Sur les demandes annexes
Au regard de la nature de l’affaire et de son contexte, il n’y a pas lieu à condamnation en application des dispositions de l’article 700 du code de procédure civile.
Les demandeurs seront néanmoins tenus aux entiers dépens de l’instance.
PAR CES MOTIFS
Le Tribunal statuant par jugement contradictoire rendu en premier ressort,
DEBOUTE la société GERSIM de sa demande unilatérale de retrait du rôle,
DEBOUTE la société GERSIM de sa demande de mainlevée des saisies-attribution du 20 février 2024,
VALIDE les saisies-attribution pratiquée le20 février 2024, sur les comptes bancaires de Madame [M] tenu dans les livres de la banque LCL LE CREDIT LYONNAIS et CIC SUD OUEST et dit que ces établissements tiers saisis s’acquiteront, à titre provisionnel, des termes des saisies au profit de Madame [M],
DEBOUTE la société GERSIM de sa demande de liquidation d’astreinte,
DEBOUTE la société GERSIM de sa demande de fixation d’une astreinte définitive,
DEBOUTE les parties de toute demande de dommages intérêts,
CONDAMNE la société GERSIM à la somme de 1.000€ en application de l’article 700 du code de procédure civile ainsi qu’aux entiers dépens,
DÉBOUTE les parties de toute demande plus ample ou contraire.

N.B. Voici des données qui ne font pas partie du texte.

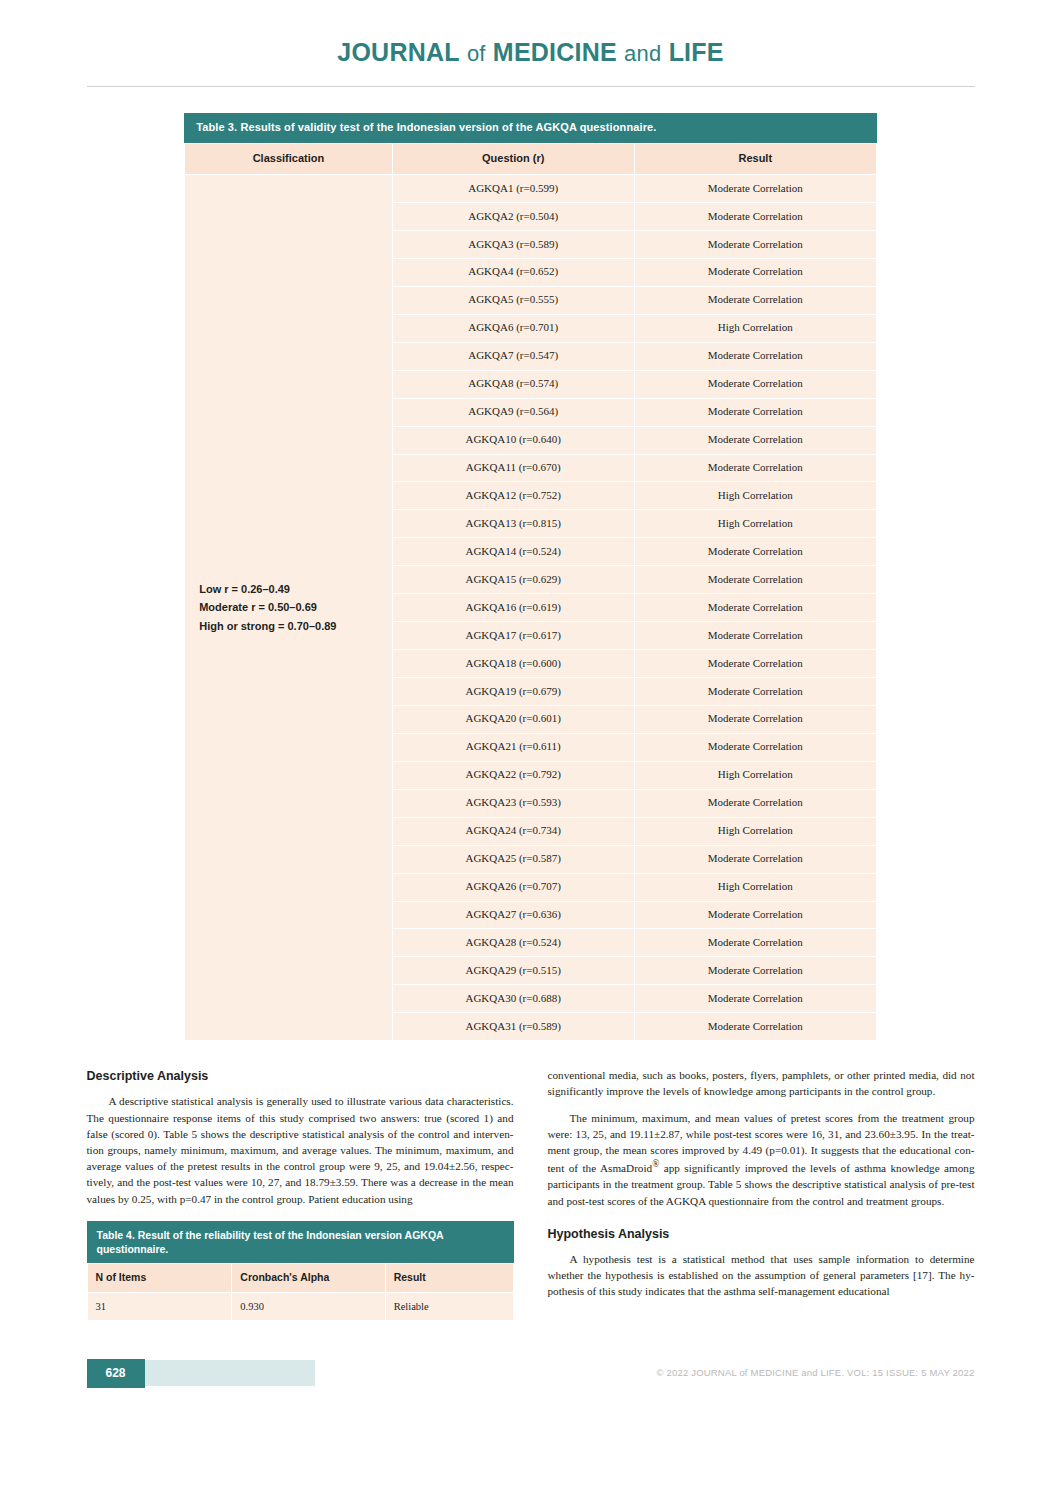JOURNAL of MEDICINE and LIFE
Table 3. Results of validity test of the Indonesian version of the AGKQA questionnaire.
| Classification | Question (r) | Result |
| --- | --- | --- |
| Low r = 0.26–0.49 Moderate r = 0.50–0.69 High or strong = 0.70–0.89 | AGKQA1 (r=0.599) | Moderate Correlation |
| AGKQA2 (r=0.504) | Moderate Correlation |
| AGKQA3 (r=0.589) | Moderate Correlation |
| AGKQA4 (r=0.652) | Moderate Correlation |
| AGKQA5 (r=0.555) | Moderate Correlation |
| AGKQA6 (r=0.701) | High Correlation |
| AGKQA7 (r=0.547) | Moderate Correlation |
| AGKQA8 (r=0.574) | Moderate Correlation |
| AGKQA9 (r=0.564) | Moderate Correlation |
| AGKQA10 (r=0.640) | Moderate Correlation |
| AGKQA11 (r=0.670) | Moderate Correlation |
| AGKQA12 (r=0.752) | High Correlation |
| AGKQA13 (r=0.815) | High Correlation |
| AGKQA14 (r=0.524) | Moderate Correlation |
| AGKQA15 (r=0.629) | Moderate Correlation |
| AGKQA16 (r=0.619) | Moderate Correlation |
| AGKQA17 (r=0.617) | Moderate Correlation |
| AGKQA18 (r=0.600) | Moderate Correlation |
| AGKQA19 (r=0.679) | Moderate Correlation |
| AGKQA20 (r=0.601) | Moderate Correlation |
| AGKQA21 (r=0.611) | Moderate Correlation |
| AGKQA22 (r=0.792) | High Correlation |
| AGKQA23 (r=0.593) | Moderate Correlation |
| AGKQA24 (r=0.734) | High Correlation |
| AGKQA25 (r=0.587) | Moderate Correlation |
| AGKQA26 (r=0.707) | High Correlation |
| AGKQA27 (r=0.636) | Moderate Correlation |
| AGKQA28 (r=0.524) | Moderate Correlation |
| AGKQA29 (r=0.515) | Moderate Correlation |
| AGKQA30 (r=0.688) | Moderate Correlation |
| AGKQA31 (r=0.589) | Moderate Correlation |
Descriptive Analysis
A descriptive statistical analysis is generally used to illustrate various data characteristics. The questionnaire response items of this study comprised two answers: true (scored 1) and false (scored 0). Table 5 shows the descriptive statistical analysis of the control and intervention groups, namely minimum, maximum, and average values. The minimum, maximum, and average values of the pretest results in the control group were 9, 25, and 19.04±2.56, respectively, and the post-test values were 10, 27, and 18.79±3.59. There was a decrease in the mean values by 0.25, with p=0.47 in the control group. Patient education using
Table 4. Result of the reliability test of the Indonesian version AGKQA questionnaire.
| N of Items | Cronbach's Alpha | Result |
| --- | --- | --- |
| 31 | 0.930 | Reliable |
conventional media, such as books, posters, flyers, pamphlets, or other printed media, did not significantly improve the levels of knowledge among participants in the control group.
The minimum, maximum, and mean values of pretest scores from the treatment group were: 13, 25, and 19.11±2.87, while post-test scores were 16, 31, and 23.60±3.95. In the treatment group, the mean scores improved by 4.49 (p=0.01). It suggests that the educational content of the AsmaDroid® app significantly improved the levels of asthma knowledge among participants in the treatment group. Table 5 shows the descriptive statistical analysis of pre-test and post-test scores of the AGKQA questionnaire from the control and treatment groups.
Hypothesis Analysis
A hypothesis test is a statistical method that uses sample information to determine whether the hypothesis is established on the assumption of general parameters [17]. The hypothesis of this study indicates that the asthma self-management educational
628
© 2022 JOURNAL of MEDICINE and LIFE. VOL: 15 ISSUE: 5 MAY 2022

Rappelle que le présent jugement est exécutoire de plein droit, le délai d’appel et l’appel lui-même n’ayant pas d’effet suspensif par application des dispositions de l’article R. 121- 21 du code des procédures civiles d’exécution;
Ainsi jugé par Madame Sophie SÉLOSSE, Vice-Présidente, assistée de Madame Emma JOUCLA, greffière, jugement prononcé par mise à disposition au greffe le 12 février 2025.